Saturday, November 20, 2010

Day Twenty

A Hobby of Mine

About the only hobby I've had in my life that I've stuck with would be comic books. And my reasoning is the same now as it was when I was a kid. I like the stories.

These are the stories of men and women with extraordinary abilities who save the world on a monthly basis. Sure, a lot of the time they're fighting against other men and women with extraordinary abilities who are bent on world domination on a monthly basis. But the point is, these super-heroes are constantly fighting a never ending battle and these illustrated stories have the capability of inspiring some hope in an otherwise hopeless world.

Don't get me wrong, I'm not trying to make comic books out to be some kind of gospel that people should start adhering to religiously. Like any work of fiction, their value is purely for entertainment. I spend money on these things and if they're not fun to read, then they're not worth buying.

And I feel the need to be specific in what comic books I purchase. If you've read this blog long enough, it probably comes as no surprise that I prefer DC Comics over the Marvel Comics. Then again, there are probably a lot of you out there that have no idea that there's a difference. Believe me, there's a difference.

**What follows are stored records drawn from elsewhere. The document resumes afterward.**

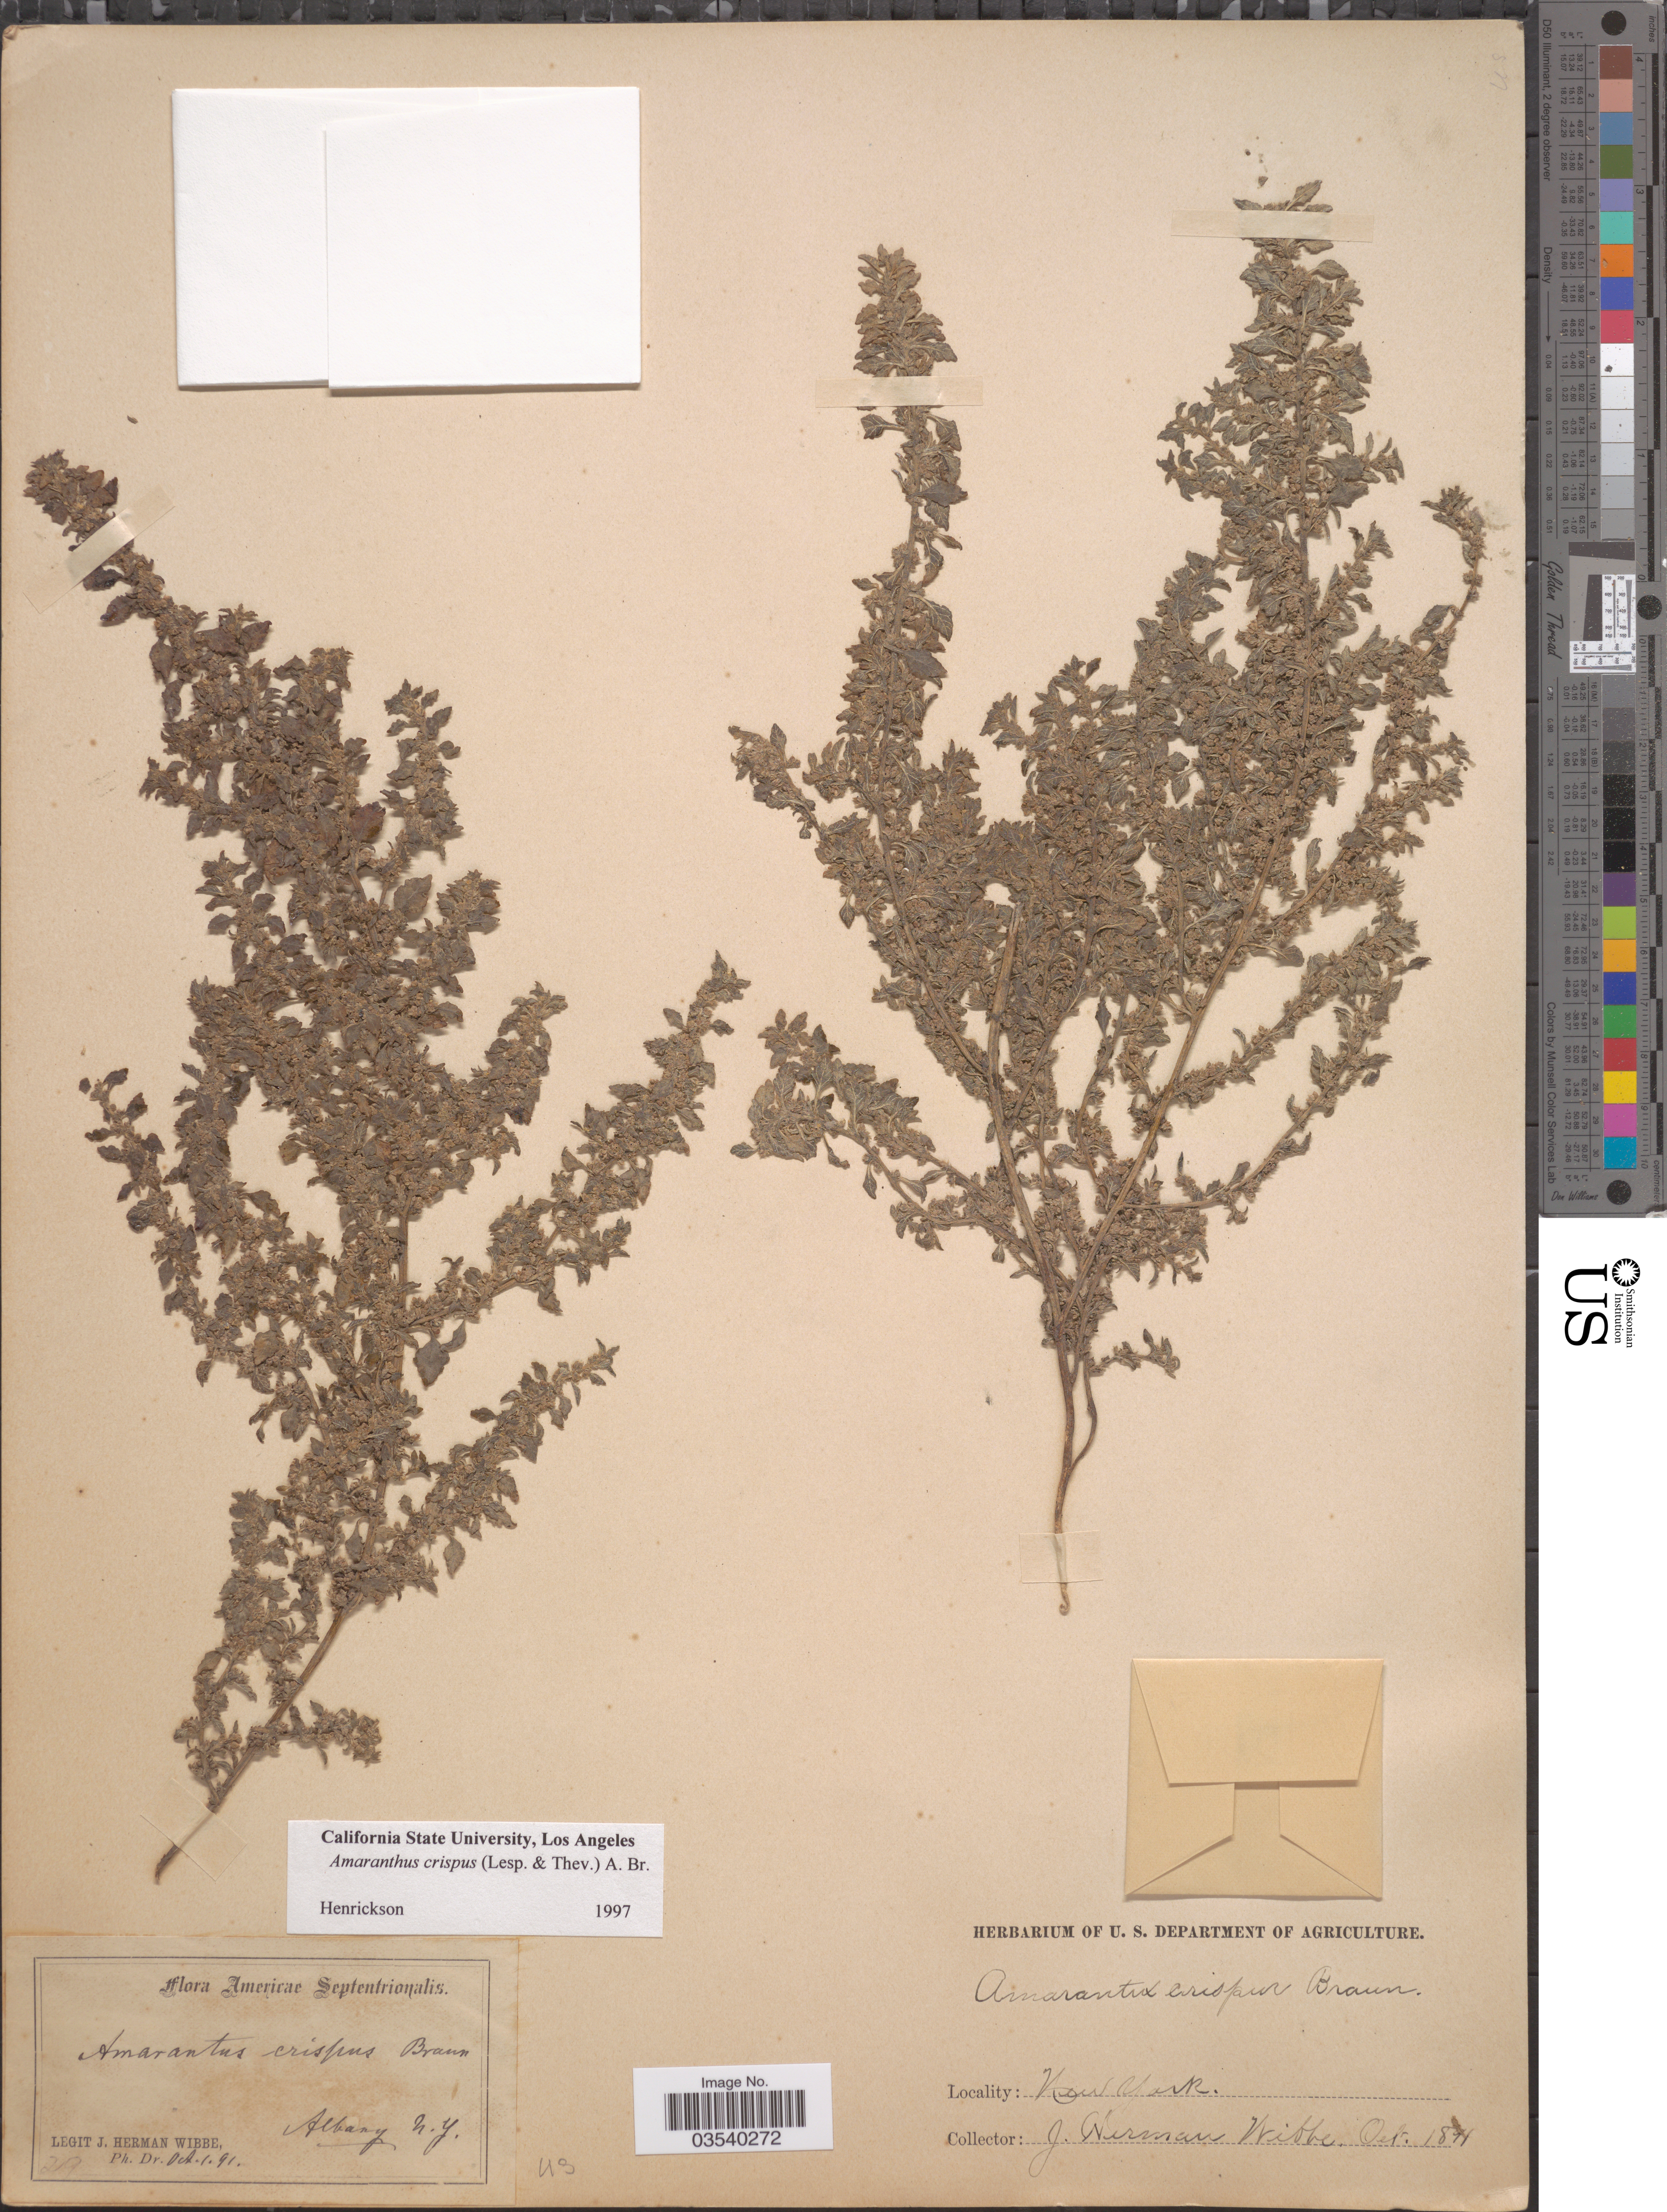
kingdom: Plantae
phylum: Tracheophyta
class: Magnoliopsida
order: Caryophyllales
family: Amaranthaceae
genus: Amaranthus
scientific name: Amaranthus crispus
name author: (Lesp. & Thévenau) A. Braun ex J.M. Coult. & S. Watson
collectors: J. Wibbe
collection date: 1891-10-01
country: United States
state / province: New York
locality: Americæ Septentrionalis. Albany.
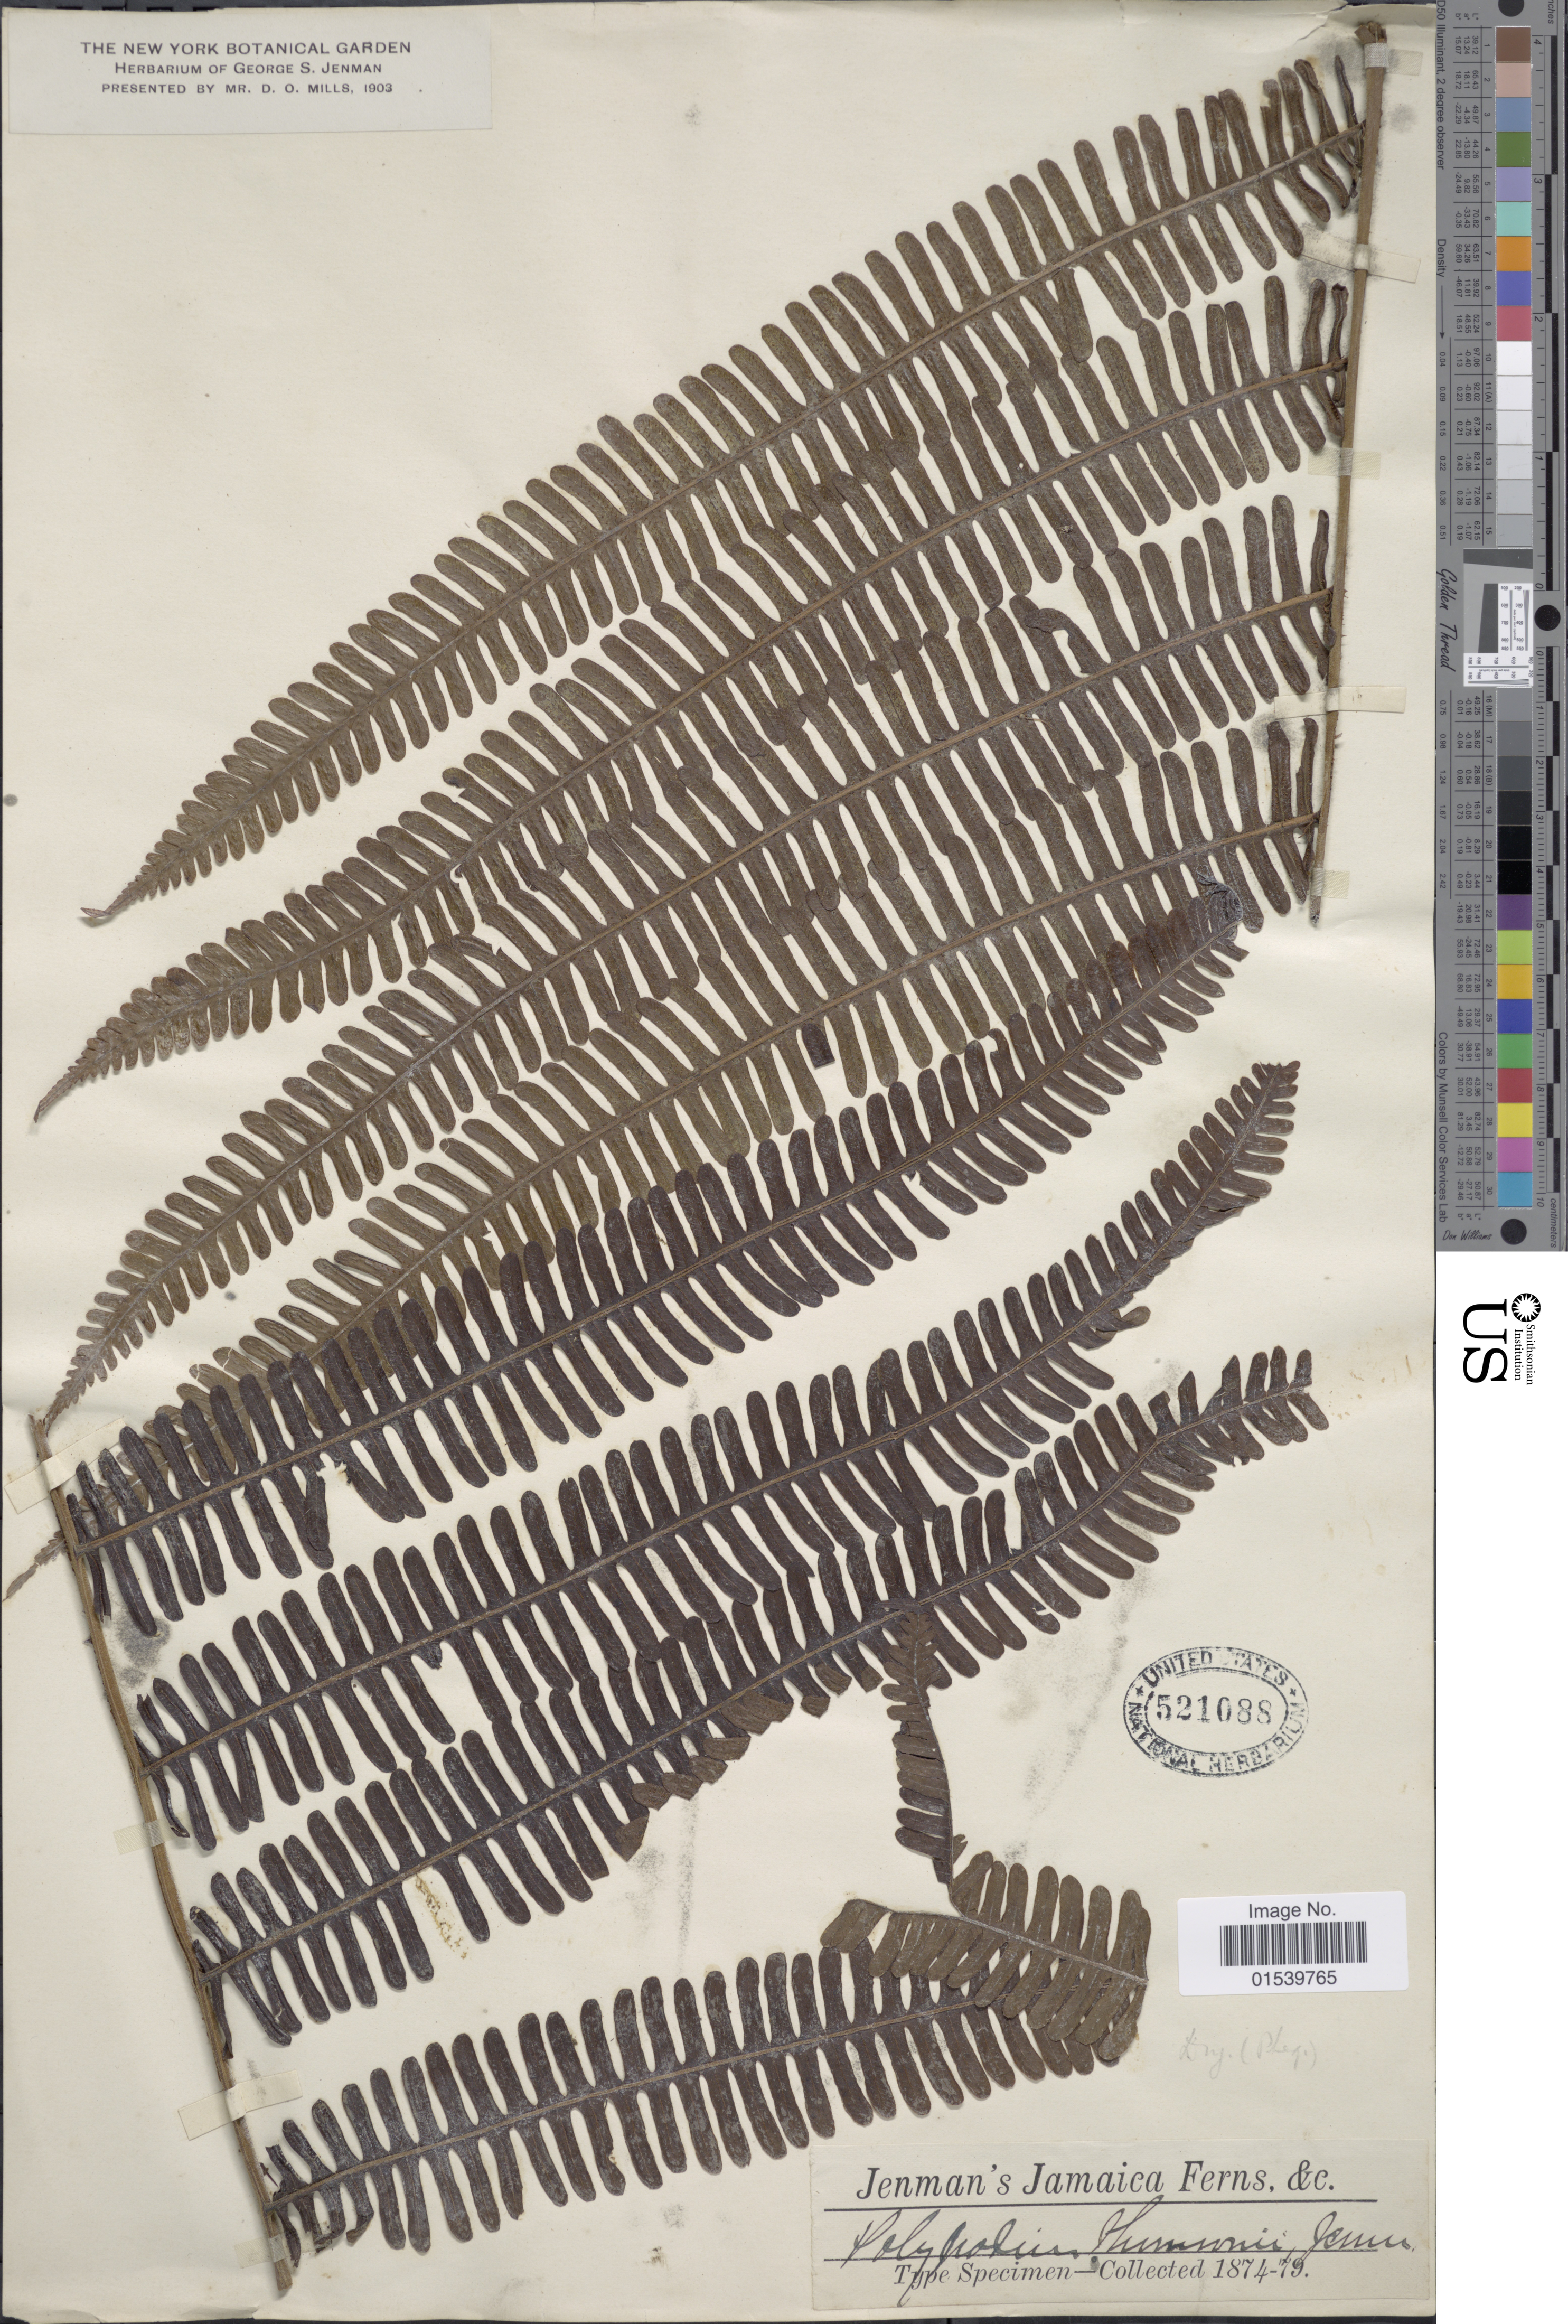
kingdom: Plantae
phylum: Tracheophyta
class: Polypodiopsida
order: Polypodiales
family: Thelypteridaceae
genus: Amauropelta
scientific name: Amauropelta thomsonii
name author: (Jenman) Pic. Serm.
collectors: -. Jenman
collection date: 1874/1879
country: Jamaica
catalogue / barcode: US 521088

It's the same way you can separate people by what kind of cola they prefer: Coke or Pepsi. Or what sort of computer they use: Mac or PC. I'm a Coke. I'm a PC. I'm a DC.

DC Comics, to me, are a more optimistic brand of comics. My experience with Marvel's characters is that they all seem to be dealing with a lot of inner turmoil. And I get that it's gritty and realistic in the way those characters are portrayed. No one in the real world is perfect, why should we expect our heroes to be perfect as well?

The DC stable of heroes has its share of imperfections, but on the whole, they're a bit shinier and more often think about how their actions will affect the innocents around them. Look at their flagship character, Superman. Hollywood has a hard time coming up with a good movie for him because they have a hard time trying to make him relatable to the average movie-goer. He's the world's oldest living boy scout and has nearly flawless integrity when it comes to doing the right thing. People view him as perfect, so how can anyone relate to that?

But it's an idea that's stuck around for more than 70 years. It's an idea that can inspire hope and optimism where there may not be much to go around. Superman's the kind of character that doesn't give up hope, no matter what may be happening around him. And, in most of these DC stories, he inspires his fellow heroes to stand up and fight, despite the odds. To me, that's how the DC Universe works.

I haven't had a lot of exposure to Marvel's way of doing things, but what I've gathered is that their heroes do what they do for very different reasons than DC's heroes. Superman does what he does because he can. He was raised as Clark Kent and was instilled with a sense of morality. He helps people because he's the only one who can do the things he can do. Why does Spider-Man (a Marvel hero) do what he does? I think it can be argued that he does it out of a sense of guilt. Early in his career he allowed a criminal to escape because it wasn't his problem. Later, that same criminal killed his Uncle Ben. And so he lives his heroic life by the immortal creed, "With great power comes great responsibility." Peter Parker is constantly trying to atone for his inaction in the murder of his uncle. Even so, how many times over the years has Spider-Man tried to quit being a hero? It's not something he wants to do. He seems to be pretty unwilling to don those blue and red tights.

So what if Superman was a Marvel character? Would he mope around, whining all the time about how he's the only one of his kind? "There are no more Kryptonians and my parents sent me to this primitive mudball. Woe is me." Would Batman still place value on human life if he was a Marvel character? Would Batman have become a killer if Bruce Wayne's parents had been gunned down in the Marvel Universe? Just some thoughts.

But anyway, yeah, I collect comic books. I'm thirty years old. Do I think that they'll retain some kind of incredible monetary value over the years? Do I think I'll be able to sell them all one day and retire comfortably? Absolutely not. Like I said, I still get them for the entertainment value. I think there will be a handful that may be worth something to collectors one day. But since I'm a collector, there's a good chance I won't want to part with them.